MATERIAL FOR THIS TASK START
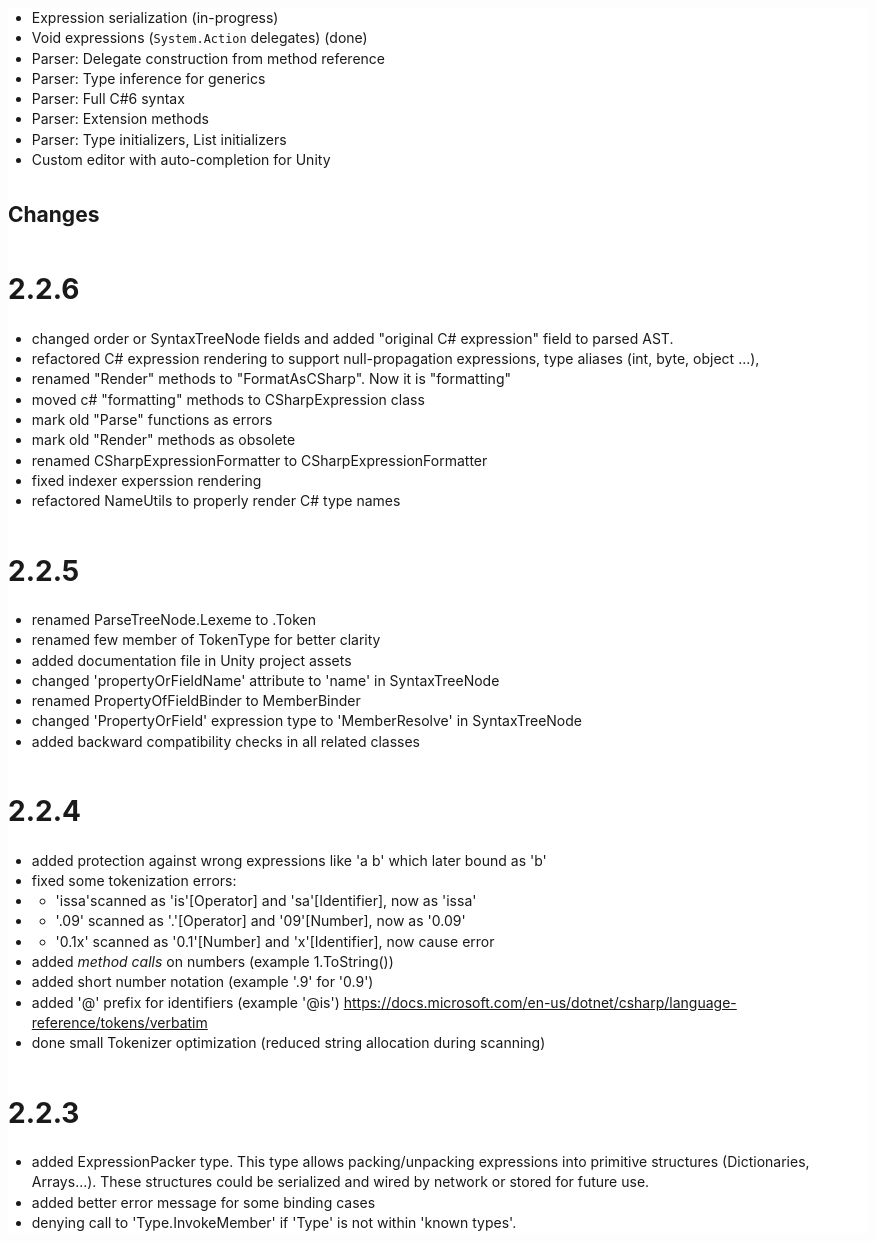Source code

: * Expression serialization (in-progress)
* Void expressions (`System.Action` delegates) (done)
* Parser: Delegate construction from method reference
* Parser: Type inference for generics	
* Parser: Full C#6 syntax
* Parser: Extension methods
* Parser: Type initializers, List initializers
* Custom editor with auto-completion for Unity

## Changes
# 2.2.6
* changed order or SyntaxTreeNode fields and added "original C# expression" field to parsed AST.
* refactored C# expression rendering to support null-propagation expressions, type aliases (int, byte, object ...),
* renamed "Render" methods to "FormatAsCSharp". Now it is "formatting"
* moved c# "formatting" methods to CSharpExpression class
* mark old "Parse" functions as errors
* mark old "Render" methods as obsolete
* renamed CSharpExpressionFormatter to CSharpExpressionFormatter
* fixed indexer experssion rendering
* refactored NameUtils to properly render C# type names

# 2.2.5
* renamed ParseTreeNode.Lexeme to .Token
* renamed few member of TokenType for better clarity
* added documentation file in Unity project assets
* changed 'propertyOrFieldName' attribute to 'name' in SyntaxTreeNode
* renamed PropertyOfFieldBinder to MemberBinder
* changed 'PropertyOrField' expression type to 'MemberResolve' in SyntaxTreeNode
* added backward compatibility checks in all related classes

# 2.2.4
* added protection against wrong expressions like 'a b' which later bound as 'b'
* fixed some tokenization errors:
* * 'issa'scanned as 'is'[Operator] and 'sa'[Identifier], now as 'issa'
* * '.09' scanned as '.'[Operator] and '09'[Number], now as '0.09'
* * '0.1x' scanned as '0.1'[Number] and 'x'[Identifier], now cause error
* added *method calls* on numbers (example 1.ToString())
* added short number notation (example '.9' for '0.9')
* added '@' prefix for identifiers (example '@is') https://docs.microsoft.com/en-us/dotnet/csharp/language-reference/tokens/verbatim
* done small Tokenizer optimization (reduced string allocation during scanning)

# 2.2.3
* added ExpressionPacker type. This type allows packing/unpacking expressions into primitive structures (Dictionaries, Arrays...). These structures  could be serialized and wired by network or stored for future use.
* added better error message for some binding cases
* denying call to 'Type.InvokeMember' if 'Type' is not within 'known types'.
MATERIAL FOR THIS TASK END
TASK DETAILS:
Only lines containing the string "errors" are needed. Pull each of them out of the records above.

RESULT:
* mark old "Parse" functions as errors
* fixed some tokenization errors:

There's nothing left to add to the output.